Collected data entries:
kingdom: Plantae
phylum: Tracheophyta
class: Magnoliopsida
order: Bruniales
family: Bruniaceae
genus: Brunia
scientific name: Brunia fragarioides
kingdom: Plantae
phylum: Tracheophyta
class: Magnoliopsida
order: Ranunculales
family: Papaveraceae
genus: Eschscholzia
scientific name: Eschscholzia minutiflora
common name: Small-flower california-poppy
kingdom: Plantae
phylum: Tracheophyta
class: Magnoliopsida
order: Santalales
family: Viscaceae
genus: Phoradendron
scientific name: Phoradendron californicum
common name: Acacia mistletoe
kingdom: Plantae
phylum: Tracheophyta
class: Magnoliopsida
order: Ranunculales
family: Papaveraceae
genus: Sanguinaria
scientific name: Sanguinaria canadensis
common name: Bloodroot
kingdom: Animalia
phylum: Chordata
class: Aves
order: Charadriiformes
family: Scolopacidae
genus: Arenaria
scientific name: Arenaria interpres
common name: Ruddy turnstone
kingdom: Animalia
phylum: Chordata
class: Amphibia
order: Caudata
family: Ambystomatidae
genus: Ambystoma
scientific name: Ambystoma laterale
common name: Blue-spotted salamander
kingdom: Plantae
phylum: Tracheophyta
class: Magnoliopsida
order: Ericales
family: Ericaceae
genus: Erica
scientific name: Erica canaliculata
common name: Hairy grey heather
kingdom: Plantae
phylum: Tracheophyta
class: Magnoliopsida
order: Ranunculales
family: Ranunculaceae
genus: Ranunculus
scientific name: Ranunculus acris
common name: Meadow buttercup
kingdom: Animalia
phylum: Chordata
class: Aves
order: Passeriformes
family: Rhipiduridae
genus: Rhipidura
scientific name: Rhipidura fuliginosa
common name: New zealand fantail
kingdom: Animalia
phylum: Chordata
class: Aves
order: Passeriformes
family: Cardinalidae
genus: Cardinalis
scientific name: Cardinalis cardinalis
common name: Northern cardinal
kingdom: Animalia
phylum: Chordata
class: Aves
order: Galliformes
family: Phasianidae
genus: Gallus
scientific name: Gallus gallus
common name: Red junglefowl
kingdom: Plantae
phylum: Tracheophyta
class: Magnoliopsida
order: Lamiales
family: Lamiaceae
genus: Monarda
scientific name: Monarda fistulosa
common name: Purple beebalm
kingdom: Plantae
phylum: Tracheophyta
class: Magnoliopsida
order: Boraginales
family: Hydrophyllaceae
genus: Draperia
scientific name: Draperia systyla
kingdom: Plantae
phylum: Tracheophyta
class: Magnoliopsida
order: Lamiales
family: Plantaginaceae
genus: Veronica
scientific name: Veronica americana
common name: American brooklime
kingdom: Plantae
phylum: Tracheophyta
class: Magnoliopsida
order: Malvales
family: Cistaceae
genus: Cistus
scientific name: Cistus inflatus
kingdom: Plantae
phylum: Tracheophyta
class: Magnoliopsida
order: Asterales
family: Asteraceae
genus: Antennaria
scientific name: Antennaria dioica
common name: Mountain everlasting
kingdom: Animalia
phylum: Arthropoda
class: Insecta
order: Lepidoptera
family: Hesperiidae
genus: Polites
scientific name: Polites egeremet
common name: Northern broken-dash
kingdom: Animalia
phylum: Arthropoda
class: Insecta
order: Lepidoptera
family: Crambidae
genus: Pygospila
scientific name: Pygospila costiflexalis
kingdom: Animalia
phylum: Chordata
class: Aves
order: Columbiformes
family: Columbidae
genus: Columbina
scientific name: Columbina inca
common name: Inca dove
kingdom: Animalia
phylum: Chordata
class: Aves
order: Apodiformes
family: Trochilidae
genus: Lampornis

#### Your instructions
Write out the rows above again, switching each "common name" to "vernacular name" and leaving everything else as it is.

#### Task output
kingdom: Plantae
phylum: Tracheophyta
class: Magnoliopsida
order: Bruniales
family: Bruniaceae
genus: Brunia
scientific name: Brunia fragarioides
kingdom: Plantae
phylum: Tracheophyta
class: Magnoliopsida
order: Ranunculales
family: Papaveraceae
genus: Eschscholzia
scientific name: Eschscholzia minutiflora
vernacular name: Small-flower california-poppy
kingdom: Plantae
phylum: Tracheophyta
class: Magnoliopsida
order: Santalales
family: Viscaceae
genus: Phoradendron
scientific name: Phoradendron californicum
vernacular name: Acacia mistletoe
kingdom: Plantae
phylum: Tracheophyta
class: Magnoliopsida
order: Ranunculales
family: Papaveraceae
genus: Sanguinaria
scientific name: Sanguinaria canadensis
vernacular name: Bloodroot
kingdom: Animalia
phylum: Chordata
class: Aves
order: Charadriiformes
family: Scolopacidae
genus: Arenaria
scientific name: Arenaria interpres
vernacular name: Ruddy turnstone
kingdom: Animalia
phylum: Chordata
class: Amphibia
order: Caudata
family: Ambystomatidae
genus: Ambystoma
scientific name: Ambystoma laterale
vernacular name: Blue-spotted salamander
kingdom: Plantae
phylum: Tracheophyta
class: Magnoliopsida
order: Ericales
family: Ericaceae
genus: Erica
scientific name: Erica canaliculata
vernacular name: Hairy grey heather
kingdom: Plantae
phylum: Tracheophyta
class: Magnoliopsida
order: Ranunculales
family: Ranunculaceae
genus: Ranunculus
scientific name: Ranunculus acris
vernacular name: Meadow buttercup
kingdom: Animalia
phylum: Chordata
class: Aves
order: Passeriformes
family: Rhipiduridae
genus: Rhipidura
scientific name: Rhipidura fuliginosa
vernacular name: New zealand fantail
kingdom: Animalia
phylum: Chordata
class: Aves
order: Passeriformes
family: Cardinalidae
genus: Cardinalis
scientific name: Cardinalis cardinalis
vernacular name: Northern cardinal
kingdom: Animalia
phylum: Chordata
class: Aves
order: Galliformes
family: Phasianidae
genus: Gallus
scientific name: Gallus gallus
vernacular name: Red junglefowl
kingdom: Plantae
phylum: Tracheophyta
class: Magnoliopsida
order: Lamiales
family: Lamiaceae
genus: Monarda
scientific name: Monarda fistulosa
vernacular name: Purple beebalm
kingdom: Plantae
phylum: Tracheophyta
class: Magnoliopsida
order: Boraginales
family: Hydrophyllaceae
genus: Draperia
scientific name: Draperia systyla
kingdom: Plantae
phylum: Tracheophyta
class: Magnoliopsida
order: Lamiales
family: Plantaginaceae
genus: Veronica
scientific name: Veronica americana
vernacular name: American brooklime
kingdom: Plantae
phylum: Tracheophyta
class: Magnoliopsida
order: Malvales
family: Cistaceae
genus: Cistus
scientific name: Cistus inflatus
kingdom: Plantae
phylum: Tracheophyta
class: Magnoliopsida
order: Asterales
family: Asteraceae
genus: Antennaria
scientific name: Antennaria dioica
vernacular name: Mountain everlasting
kingdom: Animalia
phylum: Arthropoda
class: Insecta
order: Lepidoptera
family: Hesperiidae
genus: Polites
scientific name: Polites egeremet
vernacular name: Northern broken-dash
kingdom: Animalia
phylum: Arthropoda
class: Insecta
order: Lepidoptera
family: Crambidae
genus: Pygospila
scientific name: Pygospila costiflexalis
kingdom: Animalia
phylum: Chordata
class: Aves
order: Columbiformes
family: Columbidae
genus: Columbina
scientific name: Columbina inca
vernacular name: Inca dove
kingdom: Animalia
phylum: Chordata
class: Aves
order: Apodiformes
family: Trochilidae
genus: Lampornis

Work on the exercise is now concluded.